Why must it be so? Must everywhere be optimized for the reading of a tax receipt? How is it that the following lines, on the western toilet, from Tanizaki’s “In Praise of Shadows” should have come to sound so alien to our ears?

“That burst of light from those four white walls hardly puts one in a mood to relish Soseki’s ”physiological delight”. There is no denying the cleanliness; every nook and corner is pure white. Yet what need is there to remind us so forcefully of the issue of our own bodies?….The cleanliness of what can be seen only calls up more clearly thoughts of what cannot be seen. In such places the distinction between the clean and the unclean is best left obscure; shrouded in a dusky haze.”

Tankizaki’s widely misunderstood essay goes on to elaborate the complex interaction between illumination and the perception of the objects that surround us, for example attributing to the shift to electric lighting the substitution of porcelain—a far inferior product—for lacquerware. But the point is encapsulated with perfect clarity in the discussion of the alcove:

“Whenever I see the alcove of a tastefully built Japanese room, I marvel at our comprehension of the secrets of shadows, our sensitive use of shadow and light. For the beauty of the alcove is not the work of some clever device. An empty space is marked off with plain wood and plain walls, so that the light drawn into it forms dim shadows within emptiness. There is nothing more. And yet, when we gaze into the darkness that gathers behind the crossbeam, around the flower vase, beneath the shelves, though we know perfectly well it is mere shadow, we are overcome with the feeling that in this small corner of the atmosphere there reigns complete and utter silence; that here in the darkness immutable tranquillity holds sway…Were the shadows to be banished from its corners, the alcove would in that instant revert to mere void.”

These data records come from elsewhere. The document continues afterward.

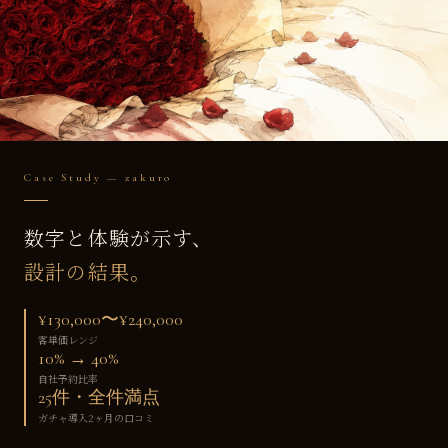
Case Study — zakuro
数字と体験が示す、
設計の結果。
¥130,000〜¥240,000
客単価レンジ
10% → 40%
自社予約比率
25件・全件満点
ガチャ導入2ヶ月の口コミ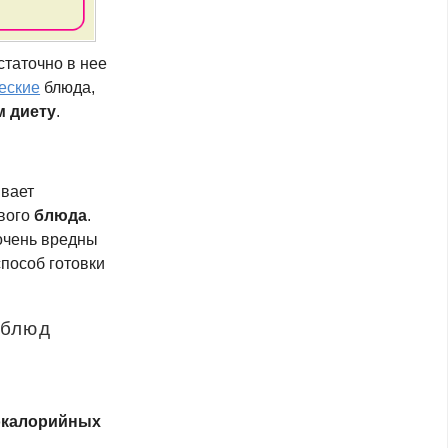
статочно в нее
еские
блюда,
 диету
.
ивает
вого
блюда
.
 очень вредны
пособ готовки
 блюд
окалорийных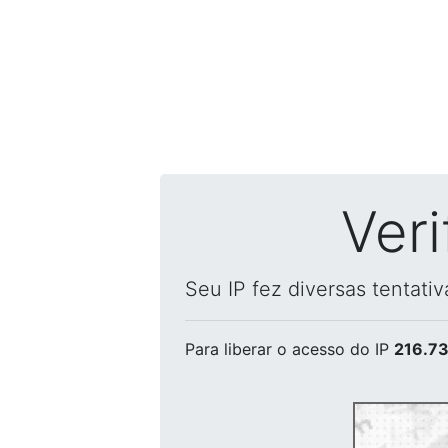
Ver
Seu IP fez diversas tentati
Para liberar o acesso
do IP
216.73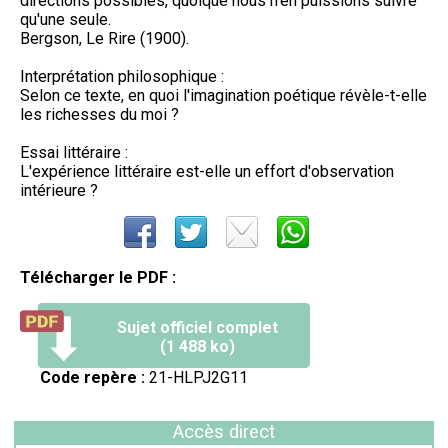
directions possibles, quoique nous n'en puissions suivre
qu'une seule.
Bergson, Le Rire (1900).
Interprétation philosophique :
Selon ce texte, en quoi l'imagination poétique révèle-t-elle
les richesses du moi ?
Essai littéraire :
L'expérience littéraire est-elle un effort d'observation
intérieure ?
Télécharger le PDF :
Sujet officiel complet
(1 488 ko)
Code repère :
21-HLPJ2G11
Accès direct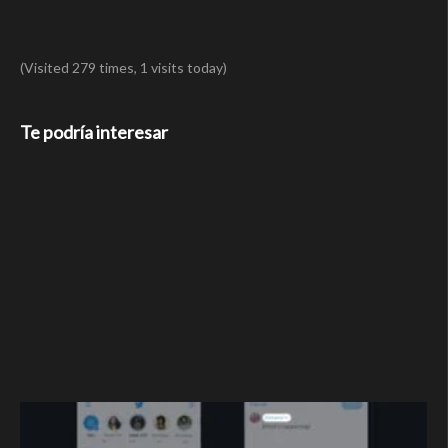
(Visited 279 times, 1 visits today)
Te podría interesar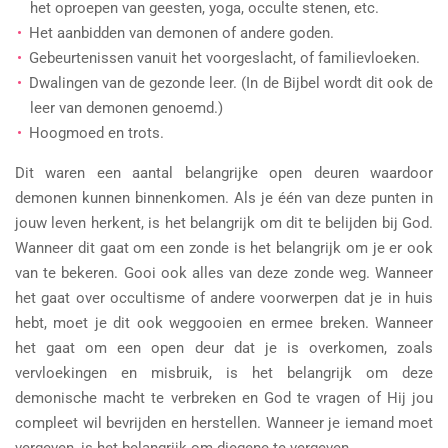
het oproepen van geesten, yoga, occulte stenen, etc.
Het aanbidden van demonen of andere goden.
Gebeurtenissen vanuit het voorgeslacht, of familievloeken.
Dwalingen van de gezonde leer. (In de Bijbel wordt dit ook de
leer van demonen genoemd.)
Hoogmoed en trots.
Dit waren een aantal belangrijke open deuren waardoor
demonen kunnen binnenkomen. Als je één van deze punten in
jouw leven herkent, is het belangrijk om dit te belijden bij God.
Wanneer dit gaat om een zonde is het belangrijk om je er ook
van te bekeren. Gooi ook alles van deze zonde weg. Wanneer
het gaat over occultisme of andere voorwerpen dat je in huis
hebt, moet je dit ook weggooien en ermee breken. Wanneer
het gaat om een open deur dat je is overkomen, zoals
vervloekingen en misbruik, is het belangrijk om deze
demonische macht te verbreken en God te vragen of Hij jou
compleet wil bevrijden en herstellen. Wanneer je iemand moet
vergeven, is het belangrijk om diegene te vergeven.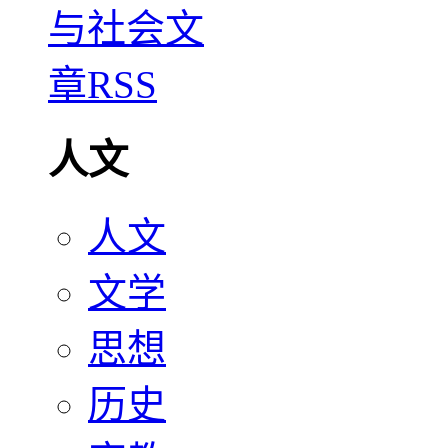
人文
人文
文学
思想
历史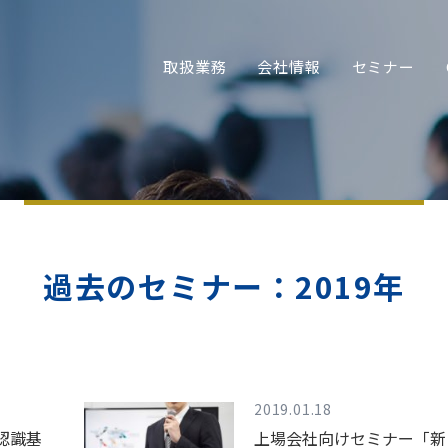
取扱業務
会社情報
セミナー
過去のセミナー：2019年
2019.01.18
認識基
上場会社向けセミナー「新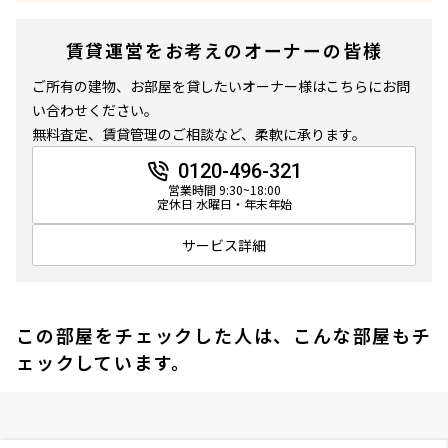
賃貸運営をお考えのオーナーの皆様
ご所有の建物、お部屋を貸したいオーナー様はこちらにお問
い合わせください。
無料査定、賃貸管理のご相談など、柔軟に承ります。
0120-496-321
営業時間 9:30~18:00
定休日 水曜日・年末年始
サービス詳細
この部屋をチェックした人は、こんな部屋もチ
ェックしています。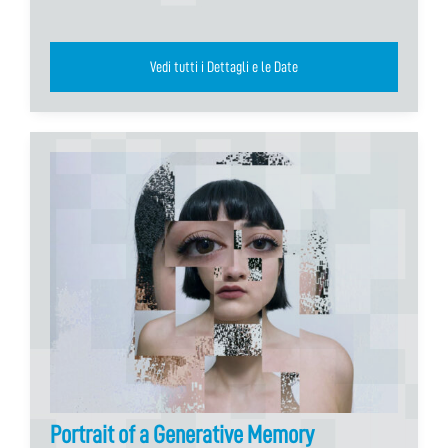
Vedi tutti i Dettagli e le Date
Portrait of a Generative Memory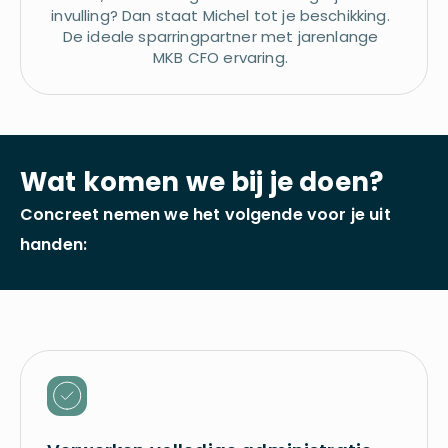
invulling? Dan staat Michel tot je beschikking.
De ideale sparringpartner met jarenlange
MKB CFO ervaring.
Wat komen we bij je doen?
Concreet nemen we het volgende voor je uit
handen:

Where is the functional or minimalist here? The alcove serves no function, and is an obviously aminimal departure from a plain wall. Its meaning is precisely in the absence of function, in the complete aminimality of the unknown. The alcove is not a void, it is an emblem of the unknown, of the inevitable, unassailable mystery of life. To place it in the home is to acquiesce in the unknown, to accept that life consists not in the eradication of mystery but in becoming a natural, living part of it. That is not to say that no corner should ever be brought into the sunlight, that curiosity is an ill-bred resistance to ignorance, but that we need to be at ease with the unknown, to dissolve the anxiety that places us continually at an unwinnable war against it. That is the core message of the Japanese interior, and it is striking that what others have read in it should be its exact opposite. But then we do not really read these days, do we, we merely transform, machine-like?